You will often here from marketers (especially in retail) that a product needs 3 unique selling points (USP). And that they should be blasted over and over again and everywhere in your marketing campaigns.
Like many things in marketing (and life for that matter), once one guru has spoken, everyone else tends to follow. I can find no evidence of where this came from, other than that the best speeches in history tend to contain sentences delivered in phrases of 3 words (Veni, vidi, vici etc.).
And as is true of most marketers, once you can think of something slightly different to say, or use an idea from one context and place it in another to make it distinctive, well, let’s go for it and try to make it sound authoritative. This, after all, is what will make you stand out from the crowd.
It’s a little like the pricing of goods or services. Once we discovered that 29.99 sold more than the same goods priced at 30.00, everyone followed suit. Every now and again, someone tries to break the ‘rules’ and sometimes it succeeds. John Lewis in the UK were the first to try this successfully I believe. It worked especially well at Christmas (perhaps because when you are buying a present you don’t want to be seen to be cheapskate, so 30 is better than 29.99).

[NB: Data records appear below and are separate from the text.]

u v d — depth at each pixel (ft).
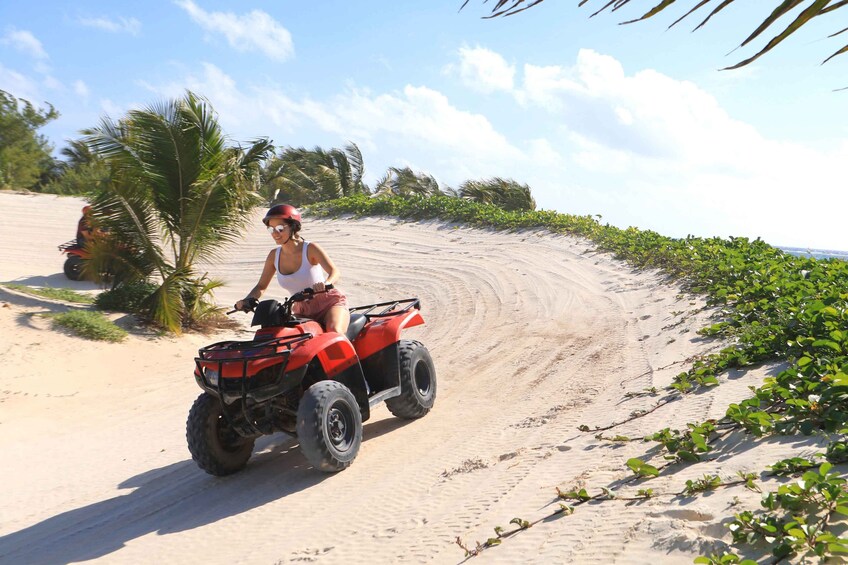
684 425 16.55
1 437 28.37
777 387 15.89
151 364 40.01
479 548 12.24
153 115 43.75
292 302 19.99
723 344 26.11
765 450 13.28
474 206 84.84
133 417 31.04
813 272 32.89
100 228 46.78
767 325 25.53
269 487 19.24
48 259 69.72
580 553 10.93
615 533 11.24
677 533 10.54
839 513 9.89
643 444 15.83
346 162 125.18
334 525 15.37
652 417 18.31
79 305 49.06
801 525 9.32
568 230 71.36
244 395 18.70
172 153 44.29
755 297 31.73
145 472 22.98
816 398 14.66
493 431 21.35
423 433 22.49
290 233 21.06
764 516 10.26
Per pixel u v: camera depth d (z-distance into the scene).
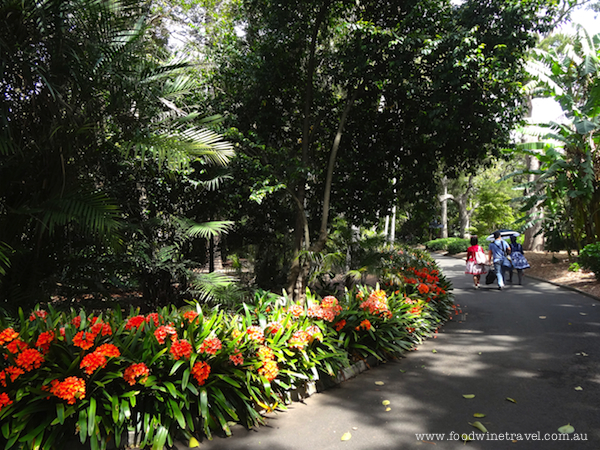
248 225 10.47
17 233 5.72
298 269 9.12
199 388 3.91
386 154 9.92
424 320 7.78
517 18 8.17
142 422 3.72
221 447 3.68
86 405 3.53
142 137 5.96
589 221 17.11
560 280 15.98
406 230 27.80
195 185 8.04
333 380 5.24
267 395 4.24
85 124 5.81
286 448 3.67
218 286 7.19
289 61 9.63
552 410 4.34
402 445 3.69
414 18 8.30
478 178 39.78
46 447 3.28
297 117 10.22
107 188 7.40
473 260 14.58
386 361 6.20
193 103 9.09
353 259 10.36
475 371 5.67
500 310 10.27
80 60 5.65
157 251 7.80
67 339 3.85
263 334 4.62
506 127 8.88
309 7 9.04
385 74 9.02
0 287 5.69
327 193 9.07
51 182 5.82
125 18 6.05
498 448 3.60
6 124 5.14
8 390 3.42
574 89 18.27
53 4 5.27
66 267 6.66
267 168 8.43
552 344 6.94
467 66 7.82
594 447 3.58
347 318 6.02
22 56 5.29
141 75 6.31
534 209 27.75
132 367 3.61
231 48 9.43
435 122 8.20
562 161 17.08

In the internet marketing sector of informational products, the magic number is 7. And that goes from $7 right up to $4997 and even higher. If you are into that market and use any number other than 7 at the end of your price, you are unlikely to be taken seriously. We are talking about the biggest names here including the likes of Tony Robins and Frank Kern.
So, what is my point?
At the last company I founded, Accountz.com, we added a new feature that is so powerful, it only needs a single USP. We called it The Eazy Button. It works like this: if you are unsure of how to do something with the software, you just press the magic Eazy Button. It not only takes you through each step, it also creates exactly what you want automatically when you finish the steps.
Now, we could add all the other great points that have evolved over the years, but that would just dilute this one great single USP. So instead we decided to target a single segment and publicise it as hard and fast as we could. When you market like this you get a much higher response, even if it is to a smaller audience.
That audiences’ expectations are met big time. That means they also become ambassadors for you.
And now you can move on to your next segment, again with just another single USP. And once that is achieved, you move on again.
This incremental marketing plan (or IMP) is just one way you can tackle the whole world, but in stages. You will always meet expectations, you will grow your audience, and you are far more likely to achieve success.
Think USP not USPs and conquer the world.
The title of this piece is ‘How To Find Your Unique Selling Point’. Every person is different. So you need to think about what makes you stand out from the crowd. What do you do better, cheaper, faster (there’s that series of 3 again!). Pick one of them and make it your USP.
If you now throw in the fact that NOBODY can be you however hard they try, you should get to a very unique position. Just concentrate on that combination: how YOU and WHAT you do for your clients is unique.
When it comes to the service industry, it is almost always about people. Investors always look at the people they are about to invest in. It hardly matters how good the idea or product is, if the people behind it are not right, they wont invest.
It is the exact same when it comes to you and your potential customers.
Think about their expectations first. That is what you have to fulfill. If you do it right, they will hire you. If you show them the value you can bring to the table, the cost becomes considerably less important.
In summary then. If YOU are your USP, think hard about your target audience. Think hard about their expectations. Push your unique selling point, live up to them and succeed.